For all the ups and downs over the last few weeks, and even the last few years, I think there’s a lot to being faithful to ourselves. Huffman and Bridges both did well getting that across with their characters. If I had to pick the one thing I think that episode of The Closer did right, it was to show that being true to yourself can cost you a lot, but that your happiness is usually worth the price. That is borne out in my own experiences, from family to church to work. The one thing I think that they missed in the TV show was the payoff to all the gambling and sacrifice– Detective Andrews went off alone at the end of the episode, presumably to be alone, with a weak and bitter smile on her face, as though we have the choice to be loved or to be ourselves but not both. Happily, I think I’ve got a photo around here that shows that’s just not the case.

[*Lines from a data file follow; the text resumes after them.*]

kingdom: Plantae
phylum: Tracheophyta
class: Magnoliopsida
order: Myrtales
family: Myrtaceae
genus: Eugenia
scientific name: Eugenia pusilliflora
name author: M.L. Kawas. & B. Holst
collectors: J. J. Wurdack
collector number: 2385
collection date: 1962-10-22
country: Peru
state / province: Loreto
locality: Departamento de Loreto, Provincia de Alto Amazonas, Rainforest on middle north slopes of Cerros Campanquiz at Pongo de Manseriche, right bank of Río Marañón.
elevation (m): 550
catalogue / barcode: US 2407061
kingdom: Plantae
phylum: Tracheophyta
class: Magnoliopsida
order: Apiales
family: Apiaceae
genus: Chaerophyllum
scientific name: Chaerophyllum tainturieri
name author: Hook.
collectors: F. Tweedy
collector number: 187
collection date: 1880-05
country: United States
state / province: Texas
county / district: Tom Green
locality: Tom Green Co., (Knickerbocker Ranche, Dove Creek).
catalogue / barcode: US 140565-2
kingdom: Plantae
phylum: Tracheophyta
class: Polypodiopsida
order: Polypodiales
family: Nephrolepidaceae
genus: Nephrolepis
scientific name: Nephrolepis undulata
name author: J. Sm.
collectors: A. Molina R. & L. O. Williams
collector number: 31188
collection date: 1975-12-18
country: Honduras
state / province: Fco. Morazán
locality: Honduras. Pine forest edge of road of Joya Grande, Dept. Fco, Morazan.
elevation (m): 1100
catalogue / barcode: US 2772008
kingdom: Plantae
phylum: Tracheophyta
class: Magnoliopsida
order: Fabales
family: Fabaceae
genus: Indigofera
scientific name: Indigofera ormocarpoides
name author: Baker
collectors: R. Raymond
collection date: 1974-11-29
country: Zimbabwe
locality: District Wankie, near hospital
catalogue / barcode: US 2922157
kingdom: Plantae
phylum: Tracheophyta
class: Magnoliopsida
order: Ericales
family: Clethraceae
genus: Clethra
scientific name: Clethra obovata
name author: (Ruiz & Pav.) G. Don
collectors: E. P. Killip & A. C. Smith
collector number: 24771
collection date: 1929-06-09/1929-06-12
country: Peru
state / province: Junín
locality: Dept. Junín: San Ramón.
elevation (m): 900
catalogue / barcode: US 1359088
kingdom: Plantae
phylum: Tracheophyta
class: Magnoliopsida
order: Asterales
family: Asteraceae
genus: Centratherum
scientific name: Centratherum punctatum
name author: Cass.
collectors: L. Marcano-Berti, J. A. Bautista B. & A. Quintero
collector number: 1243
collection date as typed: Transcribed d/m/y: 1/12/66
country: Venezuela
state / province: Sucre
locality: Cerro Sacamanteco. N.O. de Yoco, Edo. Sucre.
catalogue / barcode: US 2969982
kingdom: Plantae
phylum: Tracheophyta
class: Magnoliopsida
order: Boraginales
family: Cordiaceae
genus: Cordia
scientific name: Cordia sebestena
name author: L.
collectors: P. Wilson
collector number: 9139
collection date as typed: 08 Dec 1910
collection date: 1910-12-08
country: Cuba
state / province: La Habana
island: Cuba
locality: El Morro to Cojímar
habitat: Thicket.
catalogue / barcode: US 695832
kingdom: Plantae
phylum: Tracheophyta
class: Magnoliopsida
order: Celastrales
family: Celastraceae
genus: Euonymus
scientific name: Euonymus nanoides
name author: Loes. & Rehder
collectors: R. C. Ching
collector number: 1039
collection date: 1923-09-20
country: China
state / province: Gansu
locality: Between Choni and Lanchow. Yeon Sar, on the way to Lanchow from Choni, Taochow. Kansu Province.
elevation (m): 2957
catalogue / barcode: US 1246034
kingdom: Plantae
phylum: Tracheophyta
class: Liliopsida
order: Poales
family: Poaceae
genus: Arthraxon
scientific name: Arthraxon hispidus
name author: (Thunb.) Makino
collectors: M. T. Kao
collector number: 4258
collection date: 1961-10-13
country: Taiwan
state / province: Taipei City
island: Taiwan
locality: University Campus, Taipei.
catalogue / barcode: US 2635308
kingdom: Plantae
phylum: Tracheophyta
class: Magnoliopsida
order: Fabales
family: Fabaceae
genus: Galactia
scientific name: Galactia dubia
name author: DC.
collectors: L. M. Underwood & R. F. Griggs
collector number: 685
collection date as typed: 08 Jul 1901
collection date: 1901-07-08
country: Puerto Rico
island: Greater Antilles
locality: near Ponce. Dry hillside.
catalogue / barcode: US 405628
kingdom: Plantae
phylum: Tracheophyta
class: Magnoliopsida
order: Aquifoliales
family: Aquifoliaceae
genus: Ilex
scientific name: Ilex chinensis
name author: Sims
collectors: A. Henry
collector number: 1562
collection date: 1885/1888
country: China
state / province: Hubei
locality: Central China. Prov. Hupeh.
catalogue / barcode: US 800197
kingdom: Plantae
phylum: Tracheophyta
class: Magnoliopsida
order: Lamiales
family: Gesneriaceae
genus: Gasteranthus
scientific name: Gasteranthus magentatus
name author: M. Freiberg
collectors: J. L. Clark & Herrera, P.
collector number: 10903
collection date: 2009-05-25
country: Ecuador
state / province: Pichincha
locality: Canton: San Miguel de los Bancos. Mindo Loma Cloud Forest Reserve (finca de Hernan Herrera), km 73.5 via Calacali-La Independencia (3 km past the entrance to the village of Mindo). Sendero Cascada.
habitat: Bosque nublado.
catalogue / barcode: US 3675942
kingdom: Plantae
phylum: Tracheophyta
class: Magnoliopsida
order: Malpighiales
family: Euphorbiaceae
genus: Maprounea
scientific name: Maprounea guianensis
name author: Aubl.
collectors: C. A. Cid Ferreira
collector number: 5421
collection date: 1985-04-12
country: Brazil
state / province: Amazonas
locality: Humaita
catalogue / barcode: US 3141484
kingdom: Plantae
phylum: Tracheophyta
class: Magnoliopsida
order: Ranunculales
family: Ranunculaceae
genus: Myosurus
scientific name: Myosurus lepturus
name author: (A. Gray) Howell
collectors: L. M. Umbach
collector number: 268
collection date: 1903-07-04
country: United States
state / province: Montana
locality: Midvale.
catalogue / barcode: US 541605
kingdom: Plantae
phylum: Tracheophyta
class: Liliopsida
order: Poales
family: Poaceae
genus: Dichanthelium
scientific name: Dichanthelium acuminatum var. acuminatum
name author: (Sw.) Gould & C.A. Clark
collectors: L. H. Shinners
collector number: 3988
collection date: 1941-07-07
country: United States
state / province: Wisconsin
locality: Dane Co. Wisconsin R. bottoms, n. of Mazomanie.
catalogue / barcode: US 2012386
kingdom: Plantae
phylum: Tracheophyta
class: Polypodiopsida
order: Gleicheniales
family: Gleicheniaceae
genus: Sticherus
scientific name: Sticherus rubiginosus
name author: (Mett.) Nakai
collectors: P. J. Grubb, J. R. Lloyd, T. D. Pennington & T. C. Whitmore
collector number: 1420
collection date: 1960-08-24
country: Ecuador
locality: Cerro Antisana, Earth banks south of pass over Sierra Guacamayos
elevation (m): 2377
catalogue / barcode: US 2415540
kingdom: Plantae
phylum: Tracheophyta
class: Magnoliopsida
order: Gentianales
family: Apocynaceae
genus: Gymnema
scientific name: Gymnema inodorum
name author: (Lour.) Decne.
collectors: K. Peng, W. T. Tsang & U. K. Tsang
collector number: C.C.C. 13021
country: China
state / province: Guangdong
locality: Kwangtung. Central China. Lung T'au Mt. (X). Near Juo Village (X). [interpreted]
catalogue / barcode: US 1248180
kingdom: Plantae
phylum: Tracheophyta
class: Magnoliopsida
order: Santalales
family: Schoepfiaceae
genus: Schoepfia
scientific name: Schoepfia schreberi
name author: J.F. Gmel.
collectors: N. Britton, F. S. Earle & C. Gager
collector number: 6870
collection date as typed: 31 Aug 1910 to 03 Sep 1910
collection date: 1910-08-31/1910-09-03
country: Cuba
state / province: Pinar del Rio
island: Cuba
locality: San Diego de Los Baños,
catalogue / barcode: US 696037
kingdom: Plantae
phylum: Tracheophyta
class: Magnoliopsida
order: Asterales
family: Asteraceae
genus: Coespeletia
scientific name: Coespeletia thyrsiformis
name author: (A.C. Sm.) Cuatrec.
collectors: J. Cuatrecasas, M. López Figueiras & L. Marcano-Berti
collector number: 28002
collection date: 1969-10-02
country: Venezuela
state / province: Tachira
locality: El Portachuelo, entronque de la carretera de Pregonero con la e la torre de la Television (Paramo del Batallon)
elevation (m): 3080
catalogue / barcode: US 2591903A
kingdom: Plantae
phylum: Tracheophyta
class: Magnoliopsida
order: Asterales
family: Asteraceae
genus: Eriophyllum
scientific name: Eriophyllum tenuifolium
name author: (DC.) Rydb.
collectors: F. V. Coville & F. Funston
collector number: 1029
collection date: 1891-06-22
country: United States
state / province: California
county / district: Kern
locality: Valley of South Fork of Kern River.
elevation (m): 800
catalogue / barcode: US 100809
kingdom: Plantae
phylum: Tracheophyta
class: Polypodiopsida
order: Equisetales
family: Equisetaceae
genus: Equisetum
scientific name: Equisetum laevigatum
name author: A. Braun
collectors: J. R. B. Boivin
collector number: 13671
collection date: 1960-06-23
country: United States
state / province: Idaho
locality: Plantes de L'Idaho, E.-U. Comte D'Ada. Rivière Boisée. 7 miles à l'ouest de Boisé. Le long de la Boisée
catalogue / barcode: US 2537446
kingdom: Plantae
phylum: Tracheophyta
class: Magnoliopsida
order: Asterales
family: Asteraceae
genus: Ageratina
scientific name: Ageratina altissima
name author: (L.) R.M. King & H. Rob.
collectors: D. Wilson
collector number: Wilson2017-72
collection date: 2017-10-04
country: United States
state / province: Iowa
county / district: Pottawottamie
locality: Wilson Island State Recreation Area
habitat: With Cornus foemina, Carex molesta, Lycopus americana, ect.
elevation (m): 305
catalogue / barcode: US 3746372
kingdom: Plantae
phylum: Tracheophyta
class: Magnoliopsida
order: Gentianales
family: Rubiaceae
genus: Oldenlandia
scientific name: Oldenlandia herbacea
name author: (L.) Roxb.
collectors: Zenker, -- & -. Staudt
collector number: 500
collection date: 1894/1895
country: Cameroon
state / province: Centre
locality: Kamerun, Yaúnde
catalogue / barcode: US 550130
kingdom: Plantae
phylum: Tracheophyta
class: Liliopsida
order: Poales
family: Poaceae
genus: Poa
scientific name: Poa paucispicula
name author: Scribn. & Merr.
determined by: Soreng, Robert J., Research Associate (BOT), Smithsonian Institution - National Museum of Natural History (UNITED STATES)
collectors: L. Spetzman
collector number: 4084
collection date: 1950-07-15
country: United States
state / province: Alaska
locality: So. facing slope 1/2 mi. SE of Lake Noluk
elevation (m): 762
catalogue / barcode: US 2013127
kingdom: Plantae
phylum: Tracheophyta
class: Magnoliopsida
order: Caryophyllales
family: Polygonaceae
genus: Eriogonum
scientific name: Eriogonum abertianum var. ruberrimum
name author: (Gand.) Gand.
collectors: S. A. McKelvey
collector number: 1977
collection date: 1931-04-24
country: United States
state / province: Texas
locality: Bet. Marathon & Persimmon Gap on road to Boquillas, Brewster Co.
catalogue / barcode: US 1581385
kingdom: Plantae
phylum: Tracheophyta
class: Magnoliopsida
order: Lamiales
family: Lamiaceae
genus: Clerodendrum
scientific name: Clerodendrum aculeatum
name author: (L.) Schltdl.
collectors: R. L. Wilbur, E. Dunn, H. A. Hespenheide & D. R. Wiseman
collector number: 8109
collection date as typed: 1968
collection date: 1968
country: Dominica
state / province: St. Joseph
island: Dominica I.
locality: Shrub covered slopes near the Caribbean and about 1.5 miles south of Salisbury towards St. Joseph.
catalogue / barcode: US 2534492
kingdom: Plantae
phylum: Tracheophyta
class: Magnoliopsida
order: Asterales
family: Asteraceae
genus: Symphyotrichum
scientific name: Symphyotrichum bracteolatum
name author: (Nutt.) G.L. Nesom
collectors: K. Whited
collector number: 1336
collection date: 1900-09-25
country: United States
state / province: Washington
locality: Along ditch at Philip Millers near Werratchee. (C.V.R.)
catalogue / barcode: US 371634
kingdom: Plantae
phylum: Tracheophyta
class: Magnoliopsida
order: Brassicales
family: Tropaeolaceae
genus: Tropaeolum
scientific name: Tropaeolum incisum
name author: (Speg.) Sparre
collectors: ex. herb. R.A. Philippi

* The “Dramatic Pause” button on the top right of their video viewer is worth checking out, even if you’re completely uninterested in watching the full episode. I’ll wait while you check it out… … … See? I’ve seen those kind of things before but this one popped up quickly and it was funny.

** I call the week before I’m due for an injection the trans equivalent of PMS. Whether it’s real or just a matter of perception isn’t something I’m certain about.

*** I should mention that I’m skeptical of the way trans people are frequently depicted in media of any kind. I usually keep Julia Serano’s list of cissexism nearby. As a slightly funnier aside, and as a service to those of you unfamiliar with it, there’s also the Trans Documentary Drinking Game. I provide the rules now in case you happen to see one and I don’t have time to forewarn (or forearm) you.

**** The pink suit is another one of those trans stereotypes, but I fear this one is grounded in some kind of reality. People who transition in their twenties or thirties have usually missed out on some of the socialization that occurs with cissexuals. So we go through something like a second puberty, not just with the body changes and the hormones, but with trying to figure out clothes, hair, and makeup, something you’d have done during that awkward teenage phase when you had braces and weren’t cool anyway. We don’t (I didn’t) have our parents or a lot of cisgender friends to help us along and some of us make disastrous fashion choices, as Bree did in Transamerica. I made a couple of disastrous decisions, too, but fortunately there is no photographic evidence of it.